■ Description of the task
Line by line, print the records exactly as they are, dropping the pictures.

■ Material supplied
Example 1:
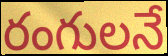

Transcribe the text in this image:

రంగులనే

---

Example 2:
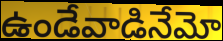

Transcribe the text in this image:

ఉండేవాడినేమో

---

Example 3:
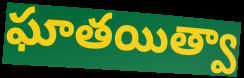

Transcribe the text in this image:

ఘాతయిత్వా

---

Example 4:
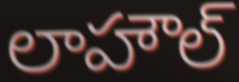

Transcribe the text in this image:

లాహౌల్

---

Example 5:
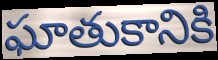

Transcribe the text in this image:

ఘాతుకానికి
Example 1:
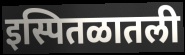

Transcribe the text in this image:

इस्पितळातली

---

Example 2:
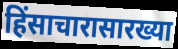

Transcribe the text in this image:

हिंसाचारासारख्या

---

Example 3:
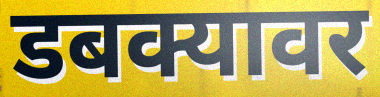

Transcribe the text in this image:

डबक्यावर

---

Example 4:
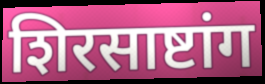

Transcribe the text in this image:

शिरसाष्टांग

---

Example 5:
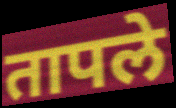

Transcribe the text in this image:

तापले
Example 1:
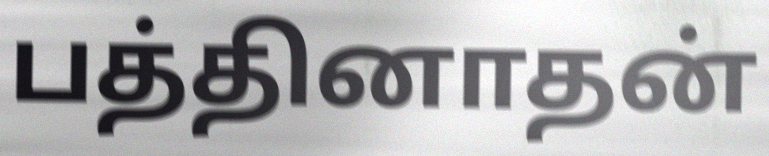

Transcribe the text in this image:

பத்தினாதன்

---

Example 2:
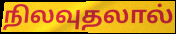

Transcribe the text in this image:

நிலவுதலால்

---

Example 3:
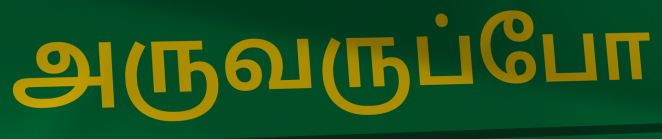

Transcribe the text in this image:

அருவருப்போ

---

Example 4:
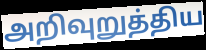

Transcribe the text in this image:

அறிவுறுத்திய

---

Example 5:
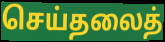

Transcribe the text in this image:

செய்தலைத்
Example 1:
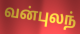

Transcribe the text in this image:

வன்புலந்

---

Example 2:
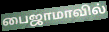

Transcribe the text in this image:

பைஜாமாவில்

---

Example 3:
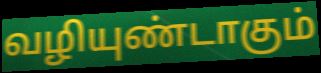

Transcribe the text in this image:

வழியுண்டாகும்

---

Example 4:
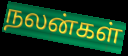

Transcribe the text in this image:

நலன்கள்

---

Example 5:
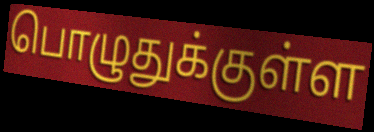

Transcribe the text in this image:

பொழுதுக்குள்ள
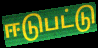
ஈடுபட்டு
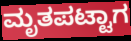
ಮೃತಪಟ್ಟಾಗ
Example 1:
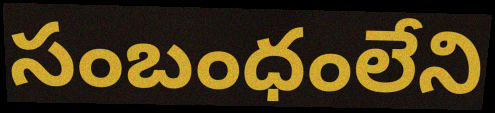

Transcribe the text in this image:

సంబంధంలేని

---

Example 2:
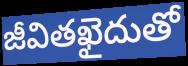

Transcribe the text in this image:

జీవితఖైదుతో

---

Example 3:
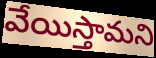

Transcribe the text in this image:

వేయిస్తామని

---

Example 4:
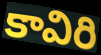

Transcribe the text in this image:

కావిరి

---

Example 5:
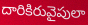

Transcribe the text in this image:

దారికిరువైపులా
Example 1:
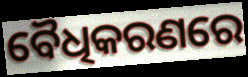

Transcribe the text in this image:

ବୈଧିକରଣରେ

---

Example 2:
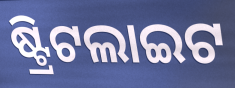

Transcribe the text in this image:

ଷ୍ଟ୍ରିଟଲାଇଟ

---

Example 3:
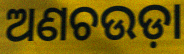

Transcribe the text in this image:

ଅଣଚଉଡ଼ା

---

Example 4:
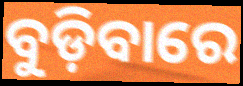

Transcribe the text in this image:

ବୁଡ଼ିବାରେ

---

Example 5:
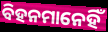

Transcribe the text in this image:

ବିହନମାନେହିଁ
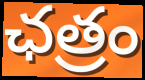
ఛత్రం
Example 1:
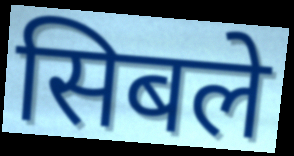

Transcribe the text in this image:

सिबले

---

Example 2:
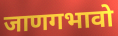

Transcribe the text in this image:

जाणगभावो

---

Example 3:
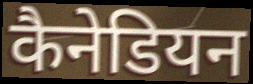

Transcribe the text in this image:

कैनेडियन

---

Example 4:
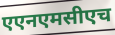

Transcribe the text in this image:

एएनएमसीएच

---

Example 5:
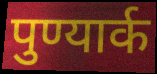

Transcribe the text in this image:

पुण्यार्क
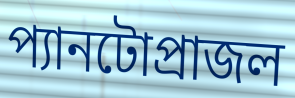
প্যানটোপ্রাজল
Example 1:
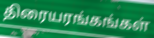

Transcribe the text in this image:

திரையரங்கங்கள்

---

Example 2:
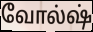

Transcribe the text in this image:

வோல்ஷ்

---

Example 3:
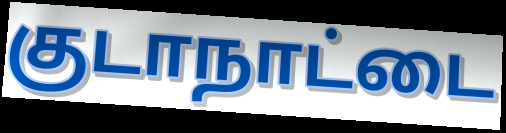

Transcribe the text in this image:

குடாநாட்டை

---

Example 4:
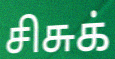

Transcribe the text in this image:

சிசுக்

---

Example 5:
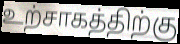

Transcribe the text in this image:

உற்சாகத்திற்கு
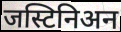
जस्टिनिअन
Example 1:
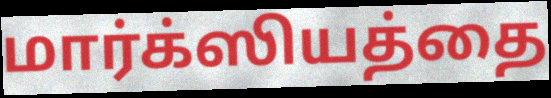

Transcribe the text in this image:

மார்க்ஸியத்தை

■ Response for this exercise
Example 1:

Transcribe the text in this image:

రంగులనే

---

Example 2:

Transcribe the text in this image:

ఉండేవాడినేమో

---

Example 3:

Transcribe the text in this image:

ఘాతయిత్వా

---

Example 4:

Transcribe the text in this image:

లాహౌల్

---

Example 5:

Transcribe the text in this image:

ఘాతుకానికి
Example 1:

Transcribe the text in this image:

इस्पितळातली

---

Example 2:

Transcribe the text in this image:

हिंसाचारासारख्या

---

Example 3:

Transcribe the text in this image:

डबक्यावर

---

Example 4:

Transcribe the text in this image:

शिरसाष्टांग

---

Example 5:

Transcribe the text in this image:

तापले
Example 1:

Transcribe the text in this image:

பத்தினாதன்

---

Example 2:

Transcribe the text in this image:

நிலவுதலால்

---

Example 3:

Transcribe the text in this image:

அருவருப்போ

---

Example 4:

Transcribe the text in this image:

அறிவுறுத்திய

---

Example 5:

Transcribe the text in this image:

செய்தலைத்
Example 1:

Transcribe the text in this image:

வன்புலந்

---

Example 2:

Transcribe the text in this image:

பைஜாமாவில்

---

Example 3:

Transcribe the text in this image:

வழியுண்டாகும்

---

Example 4:

Transcribe the text in this image:

நலன்கள்

---

Example 5:

Transcribe the text in this image:

பொழுதுக்குள்ள
ஈடுபட்டு
ಮೃತಪಟ್ಟಾಗ
Example 1:

Transcribe the text in this image:

సంబంధంలేని

---

Example 2:

Transcribe the text in this image:

జీవితఖైదుతో

---

Example 3:

Transcribe the text in this image:

వేయిస్తామని

---

Example 4:

Transcribe the text in this image:

కావిరి

---

Example 5:

Transcribe the text in this image:

దారికిరువైపులా
Example 1:

Transcribe the text in this image:

ବୈଧିକରଣରେ

---

Example 2:

Transcribe the text in this image:

ଷ୍ଟ୍ରିଟଲାଇଟ

---

Example 3:

Transcribe the text in this image:

ଅଣଚଉଡ଼ା

---

Example 4:

Transcribe the text in this image:

ବୁଡ଼ିବାରେ

---

Example 5:

Transcribe the text in this image:

ବିହନମାନେହିଁ
ఛత్రం
Example 1:

Transcribe the text in this image:

सिबले

---

Example 2:

Transcribe the text in this image:

जाणगभावो

---

Example 3:

Transcribe the text in this image:

कैनेडियन

---

Example 4:

Transcribe the text in this image:

एएनएमसीएच

---

Example 5:

Transcribe the text in this image:

पुण्यार्क
প্যানটোপ্রাজল
Example 1:

Transcribe the text in this image:

திரையரங்கங்கள்

---

Example 2:

Transcribe the text in this image:

வோல்ஷ்

---

Example 3:

Transcribe the text in this image:

குடாநாட்டை

---

Example 4:

Transcribe the text in this image:

சிசுக்

---

Example 5:

Transcribe the text in this image:

உற்சாகத்திற்கு
जस्टिनिअन
Example 1:

Transcribe the text in this image:

மார்க்ஸியத்தை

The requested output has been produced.